Entries:

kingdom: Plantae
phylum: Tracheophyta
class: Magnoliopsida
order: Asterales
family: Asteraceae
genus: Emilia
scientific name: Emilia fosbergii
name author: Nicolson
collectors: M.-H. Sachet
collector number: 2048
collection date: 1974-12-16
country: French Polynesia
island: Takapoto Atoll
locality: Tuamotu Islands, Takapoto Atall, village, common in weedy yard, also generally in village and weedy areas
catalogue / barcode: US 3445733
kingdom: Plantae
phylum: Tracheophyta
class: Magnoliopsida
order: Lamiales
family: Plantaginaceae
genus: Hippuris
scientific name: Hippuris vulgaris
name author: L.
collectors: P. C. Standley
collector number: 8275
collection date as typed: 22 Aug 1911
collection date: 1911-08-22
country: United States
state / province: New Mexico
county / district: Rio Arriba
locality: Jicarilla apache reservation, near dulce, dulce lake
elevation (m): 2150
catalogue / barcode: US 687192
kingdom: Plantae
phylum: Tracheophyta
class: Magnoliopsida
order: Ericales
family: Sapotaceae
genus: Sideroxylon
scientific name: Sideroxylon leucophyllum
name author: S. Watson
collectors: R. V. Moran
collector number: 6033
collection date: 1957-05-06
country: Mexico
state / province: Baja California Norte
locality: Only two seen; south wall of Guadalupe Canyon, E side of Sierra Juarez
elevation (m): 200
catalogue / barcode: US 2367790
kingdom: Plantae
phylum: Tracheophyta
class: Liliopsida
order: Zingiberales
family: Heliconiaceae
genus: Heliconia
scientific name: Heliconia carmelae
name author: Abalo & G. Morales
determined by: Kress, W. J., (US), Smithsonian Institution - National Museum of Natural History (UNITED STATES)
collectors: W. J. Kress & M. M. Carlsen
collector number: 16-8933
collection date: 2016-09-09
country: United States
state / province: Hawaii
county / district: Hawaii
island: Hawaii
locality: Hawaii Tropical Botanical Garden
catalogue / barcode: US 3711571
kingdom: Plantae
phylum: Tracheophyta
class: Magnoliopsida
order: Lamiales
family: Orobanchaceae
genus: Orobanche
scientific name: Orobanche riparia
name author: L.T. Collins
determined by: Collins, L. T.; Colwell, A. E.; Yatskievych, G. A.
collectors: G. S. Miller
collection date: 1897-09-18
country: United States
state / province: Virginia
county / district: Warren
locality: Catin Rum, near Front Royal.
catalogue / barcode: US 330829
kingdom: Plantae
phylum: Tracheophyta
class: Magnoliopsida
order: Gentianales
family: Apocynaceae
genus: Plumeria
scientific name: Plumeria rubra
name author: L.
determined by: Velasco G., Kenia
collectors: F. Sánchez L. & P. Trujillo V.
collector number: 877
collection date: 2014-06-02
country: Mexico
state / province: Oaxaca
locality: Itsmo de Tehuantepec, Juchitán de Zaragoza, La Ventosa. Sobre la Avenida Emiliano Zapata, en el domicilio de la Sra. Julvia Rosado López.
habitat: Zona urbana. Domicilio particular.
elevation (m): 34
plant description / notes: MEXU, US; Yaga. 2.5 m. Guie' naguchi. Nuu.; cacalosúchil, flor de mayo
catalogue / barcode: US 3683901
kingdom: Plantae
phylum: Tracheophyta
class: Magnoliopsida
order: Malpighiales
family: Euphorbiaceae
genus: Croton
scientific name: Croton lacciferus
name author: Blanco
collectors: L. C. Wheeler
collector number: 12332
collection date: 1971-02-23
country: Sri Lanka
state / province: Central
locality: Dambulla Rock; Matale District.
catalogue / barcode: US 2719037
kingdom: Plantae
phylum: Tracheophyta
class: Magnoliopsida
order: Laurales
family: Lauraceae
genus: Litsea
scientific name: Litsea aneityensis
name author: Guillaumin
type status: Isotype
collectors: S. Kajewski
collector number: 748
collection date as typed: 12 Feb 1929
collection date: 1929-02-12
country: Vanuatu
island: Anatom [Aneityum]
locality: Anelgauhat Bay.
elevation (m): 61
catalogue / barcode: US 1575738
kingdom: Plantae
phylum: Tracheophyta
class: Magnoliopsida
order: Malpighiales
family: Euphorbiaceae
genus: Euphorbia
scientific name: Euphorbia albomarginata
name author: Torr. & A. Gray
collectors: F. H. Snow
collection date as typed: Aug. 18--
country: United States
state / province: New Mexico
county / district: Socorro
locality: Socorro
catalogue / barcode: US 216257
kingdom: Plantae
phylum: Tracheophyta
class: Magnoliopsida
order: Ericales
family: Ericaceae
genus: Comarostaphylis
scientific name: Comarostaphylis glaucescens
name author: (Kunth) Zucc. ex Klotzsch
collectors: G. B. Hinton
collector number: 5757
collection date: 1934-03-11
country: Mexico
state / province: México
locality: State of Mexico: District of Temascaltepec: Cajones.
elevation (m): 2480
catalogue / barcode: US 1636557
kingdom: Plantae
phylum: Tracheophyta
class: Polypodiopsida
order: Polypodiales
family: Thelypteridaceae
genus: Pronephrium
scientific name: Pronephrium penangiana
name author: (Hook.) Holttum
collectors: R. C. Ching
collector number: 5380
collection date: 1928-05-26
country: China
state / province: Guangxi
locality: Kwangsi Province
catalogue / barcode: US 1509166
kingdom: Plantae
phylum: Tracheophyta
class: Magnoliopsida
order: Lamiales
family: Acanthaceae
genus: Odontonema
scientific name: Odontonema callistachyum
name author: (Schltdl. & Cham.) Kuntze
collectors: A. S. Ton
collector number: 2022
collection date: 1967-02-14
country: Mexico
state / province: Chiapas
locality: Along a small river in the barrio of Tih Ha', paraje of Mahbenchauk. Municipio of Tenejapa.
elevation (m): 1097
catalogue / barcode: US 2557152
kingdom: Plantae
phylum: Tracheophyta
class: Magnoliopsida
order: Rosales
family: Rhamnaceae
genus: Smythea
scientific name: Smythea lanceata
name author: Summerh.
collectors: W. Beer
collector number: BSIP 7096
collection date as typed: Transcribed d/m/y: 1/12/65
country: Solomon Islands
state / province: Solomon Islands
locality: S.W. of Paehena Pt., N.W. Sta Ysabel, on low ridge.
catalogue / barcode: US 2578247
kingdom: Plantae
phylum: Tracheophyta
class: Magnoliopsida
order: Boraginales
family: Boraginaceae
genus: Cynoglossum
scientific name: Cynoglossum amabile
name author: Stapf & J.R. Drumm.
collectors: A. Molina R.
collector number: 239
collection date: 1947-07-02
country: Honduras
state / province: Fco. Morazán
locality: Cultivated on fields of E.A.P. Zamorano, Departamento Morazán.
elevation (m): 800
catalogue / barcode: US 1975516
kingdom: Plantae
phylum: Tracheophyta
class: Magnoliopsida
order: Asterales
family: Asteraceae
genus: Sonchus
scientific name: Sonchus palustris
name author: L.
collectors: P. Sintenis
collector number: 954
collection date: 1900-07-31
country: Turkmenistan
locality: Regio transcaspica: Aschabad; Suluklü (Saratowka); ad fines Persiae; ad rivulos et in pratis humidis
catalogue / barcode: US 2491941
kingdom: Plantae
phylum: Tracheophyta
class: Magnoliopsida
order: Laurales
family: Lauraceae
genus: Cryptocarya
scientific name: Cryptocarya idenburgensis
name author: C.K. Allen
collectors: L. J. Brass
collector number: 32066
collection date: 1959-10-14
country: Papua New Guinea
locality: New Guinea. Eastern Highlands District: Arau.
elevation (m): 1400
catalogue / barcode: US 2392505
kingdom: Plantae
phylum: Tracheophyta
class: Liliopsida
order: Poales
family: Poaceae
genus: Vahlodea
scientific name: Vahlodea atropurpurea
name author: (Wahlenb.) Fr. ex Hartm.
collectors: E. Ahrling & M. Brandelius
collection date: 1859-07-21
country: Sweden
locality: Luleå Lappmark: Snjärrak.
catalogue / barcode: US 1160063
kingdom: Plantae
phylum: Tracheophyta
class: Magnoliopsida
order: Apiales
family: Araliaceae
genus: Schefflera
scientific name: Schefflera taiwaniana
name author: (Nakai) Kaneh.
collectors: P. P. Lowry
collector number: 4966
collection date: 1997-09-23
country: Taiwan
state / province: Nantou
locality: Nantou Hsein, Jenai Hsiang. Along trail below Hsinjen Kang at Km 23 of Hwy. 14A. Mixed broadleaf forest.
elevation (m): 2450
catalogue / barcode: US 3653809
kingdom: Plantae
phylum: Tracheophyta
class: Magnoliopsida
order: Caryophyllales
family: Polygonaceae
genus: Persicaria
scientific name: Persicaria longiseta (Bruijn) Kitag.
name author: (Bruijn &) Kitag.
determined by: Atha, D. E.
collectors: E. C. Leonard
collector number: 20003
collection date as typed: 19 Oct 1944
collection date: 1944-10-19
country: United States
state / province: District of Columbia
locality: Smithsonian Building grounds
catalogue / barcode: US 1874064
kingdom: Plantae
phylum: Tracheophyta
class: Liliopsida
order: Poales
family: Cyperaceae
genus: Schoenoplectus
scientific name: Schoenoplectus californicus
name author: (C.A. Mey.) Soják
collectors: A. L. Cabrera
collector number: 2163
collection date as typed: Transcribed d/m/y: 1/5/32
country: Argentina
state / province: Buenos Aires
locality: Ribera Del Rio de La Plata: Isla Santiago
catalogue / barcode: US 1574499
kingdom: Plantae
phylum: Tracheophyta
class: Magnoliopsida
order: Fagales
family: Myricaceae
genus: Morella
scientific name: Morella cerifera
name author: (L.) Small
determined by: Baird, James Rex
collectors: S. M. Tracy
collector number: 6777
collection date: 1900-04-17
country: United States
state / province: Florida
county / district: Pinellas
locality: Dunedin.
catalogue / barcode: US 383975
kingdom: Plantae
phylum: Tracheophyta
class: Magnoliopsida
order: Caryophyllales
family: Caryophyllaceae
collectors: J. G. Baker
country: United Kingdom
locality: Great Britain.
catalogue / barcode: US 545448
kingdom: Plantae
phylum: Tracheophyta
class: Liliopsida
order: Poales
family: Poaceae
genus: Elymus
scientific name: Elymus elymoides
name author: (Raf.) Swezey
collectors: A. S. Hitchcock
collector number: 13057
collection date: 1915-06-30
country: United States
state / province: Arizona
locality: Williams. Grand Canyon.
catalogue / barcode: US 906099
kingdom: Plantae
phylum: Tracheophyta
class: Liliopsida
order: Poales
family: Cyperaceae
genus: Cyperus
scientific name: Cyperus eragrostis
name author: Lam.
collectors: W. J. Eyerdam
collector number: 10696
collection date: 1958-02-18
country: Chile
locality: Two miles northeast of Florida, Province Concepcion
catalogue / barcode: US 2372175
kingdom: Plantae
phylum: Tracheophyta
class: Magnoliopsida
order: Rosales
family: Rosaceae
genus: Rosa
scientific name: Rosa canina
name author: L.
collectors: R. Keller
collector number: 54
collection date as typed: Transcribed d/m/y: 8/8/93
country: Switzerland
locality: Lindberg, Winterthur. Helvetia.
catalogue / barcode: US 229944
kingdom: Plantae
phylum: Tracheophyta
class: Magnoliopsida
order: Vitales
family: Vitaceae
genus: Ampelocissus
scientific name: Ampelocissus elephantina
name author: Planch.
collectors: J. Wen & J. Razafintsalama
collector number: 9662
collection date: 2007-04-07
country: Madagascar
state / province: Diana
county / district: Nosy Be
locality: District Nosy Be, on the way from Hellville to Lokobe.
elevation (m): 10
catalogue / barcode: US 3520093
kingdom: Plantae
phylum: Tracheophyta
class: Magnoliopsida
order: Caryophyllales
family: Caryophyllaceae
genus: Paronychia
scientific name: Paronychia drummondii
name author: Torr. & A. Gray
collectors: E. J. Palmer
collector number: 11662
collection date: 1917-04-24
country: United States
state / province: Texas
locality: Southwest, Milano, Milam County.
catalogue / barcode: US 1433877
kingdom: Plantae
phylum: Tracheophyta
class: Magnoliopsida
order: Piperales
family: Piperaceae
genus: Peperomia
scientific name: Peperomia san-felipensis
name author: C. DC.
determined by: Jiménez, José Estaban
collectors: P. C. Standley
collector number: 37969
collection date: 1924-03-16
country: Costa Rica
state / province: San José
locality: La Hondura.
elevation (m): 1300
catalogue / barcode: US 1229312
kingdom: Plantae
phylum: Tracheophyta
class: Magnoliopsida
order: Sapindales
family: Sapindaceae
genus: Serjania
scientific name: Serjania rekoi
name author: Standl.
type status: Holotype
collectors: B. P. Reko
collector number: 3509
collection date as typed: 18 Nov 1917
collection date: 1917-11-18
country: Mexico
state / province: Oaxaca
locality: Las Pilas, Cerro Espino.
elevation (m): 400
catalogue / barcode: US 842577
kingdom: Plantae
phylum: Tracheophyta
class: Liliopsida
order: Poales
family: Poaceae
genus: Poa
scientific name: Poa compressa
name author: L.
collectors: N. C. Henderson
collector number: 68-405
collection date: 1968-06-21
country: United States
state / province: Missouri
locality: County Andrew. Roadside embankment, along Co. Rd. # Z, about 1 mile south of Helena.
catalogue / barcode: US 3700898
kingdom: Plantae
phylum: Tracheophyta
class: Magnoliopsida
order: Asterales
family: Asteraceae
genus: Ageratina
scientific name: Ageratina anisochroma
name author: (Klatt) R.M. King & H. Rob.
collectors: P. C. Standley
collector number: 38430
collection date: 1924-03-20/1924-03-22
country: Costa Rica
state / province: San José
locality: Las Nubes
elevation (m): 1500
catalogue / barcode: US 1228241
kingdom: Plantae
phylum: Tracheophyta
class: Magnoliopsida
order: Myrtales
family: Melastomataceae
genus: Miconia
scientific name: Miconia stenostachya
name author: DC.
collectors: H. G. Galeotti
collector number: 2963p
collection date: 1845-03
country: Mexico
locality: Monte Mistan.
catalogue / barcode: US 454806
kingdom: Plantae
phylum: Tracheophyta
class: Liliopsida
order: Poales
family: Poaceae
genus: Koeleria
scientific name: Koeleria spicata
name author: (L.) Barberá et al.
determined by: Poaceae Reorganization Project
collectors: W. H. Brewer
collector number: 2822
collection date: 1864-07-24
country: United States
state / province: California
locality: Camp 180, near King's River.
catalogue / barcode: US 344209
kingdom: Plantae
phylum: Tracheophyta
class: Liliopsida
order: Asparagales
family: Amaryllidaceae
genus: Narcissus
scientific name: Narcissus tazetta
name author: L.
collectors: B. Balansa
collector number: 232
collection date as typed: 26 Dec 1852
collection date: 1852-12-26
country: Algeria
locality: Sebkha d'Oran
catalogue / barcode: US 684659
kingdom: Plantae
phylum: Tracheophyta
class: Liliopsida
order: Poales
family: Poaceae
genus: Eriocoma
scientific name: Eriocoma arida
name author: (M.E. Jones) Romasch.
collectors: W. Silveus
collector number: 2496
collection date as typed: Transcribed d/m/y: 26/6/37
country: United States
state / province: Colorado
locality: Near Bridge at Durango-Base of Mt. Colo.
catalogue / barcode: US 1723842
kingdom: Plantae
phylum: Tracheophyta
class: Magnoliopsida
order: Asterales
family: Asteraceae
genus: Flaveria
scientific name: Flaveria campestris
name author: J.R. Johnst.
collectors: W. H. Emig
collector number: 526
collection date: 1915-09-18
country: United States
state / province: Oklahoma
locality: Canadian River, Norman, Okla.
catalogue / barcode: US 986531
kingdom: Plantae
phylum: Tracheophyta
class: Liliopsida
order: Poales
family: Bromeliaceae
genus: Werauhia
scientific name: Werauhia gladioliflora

What you will do: Can you give the data again from the line containing "scientific name: Poa compressa" through the line containing "genus: Narcissus", with "locality" changed to "site" and nothing else altered?

Expected output:
scientific name: Poa compressa
name author: L.
collectors: N. C. Henderson
collector number: 68-405
collection date: 1968-06-21
country: United States
state / province: Missouri
site: County Andrew. Roadside embankment, along Co. Rd. # Z, about 1 mile south of Helena.
catalogue / barcode: US 3700898
kingdom: Plantae
phylum: Tracheophyta
class: Magnoliopsida
order: Asterales
family: Asteraceae
genus: Ageratina
scientific name: Ageratina anisochroma
name author: (Klatt) R.M. King & H. Rob.
collectors: P. C. Standley
collector number: 38430
collection date: 1924-03-20/1924-03-22
country: Costa Rica
state / province: San José
site: Las Nubes
elevation (m): 1500
catalogue / barcode: US 1228241
kingdom: Plantae
phylum: Tracheophyta
class: Magnoliopsida
order: Myrtales
family: Melastomataceae
genus: Miconia
scientific name: Miconia stenostachya
name author: DC.
collectors: H. G. Galeotti
collector number: 2963p
collection date: 1845-03
country: Mexico
site: Monte Mistan.
catalogue / barcode: US 454806
kingdom: Plantae
phylum: Tracheophyta
class: Liliopsida
order: Poales
family: Poaceae
genus: Koeleria
scientific name: Koeleria spicata
name author: (L.) Barberá et al.
determined by: Poaceae Reorganization Project
collectors: W. H. Brewer
collector number: 2822
collection date: 1864-07-24
country: United States
state / province: California
site: Camp 180, near King's River.
catalogue / barcode: US 344209
kingdom: Plantae
phylum: Tracheophyta
class: Liliopsida
order: Asparagales
family: Amaryllidaceae
genus: Narcissus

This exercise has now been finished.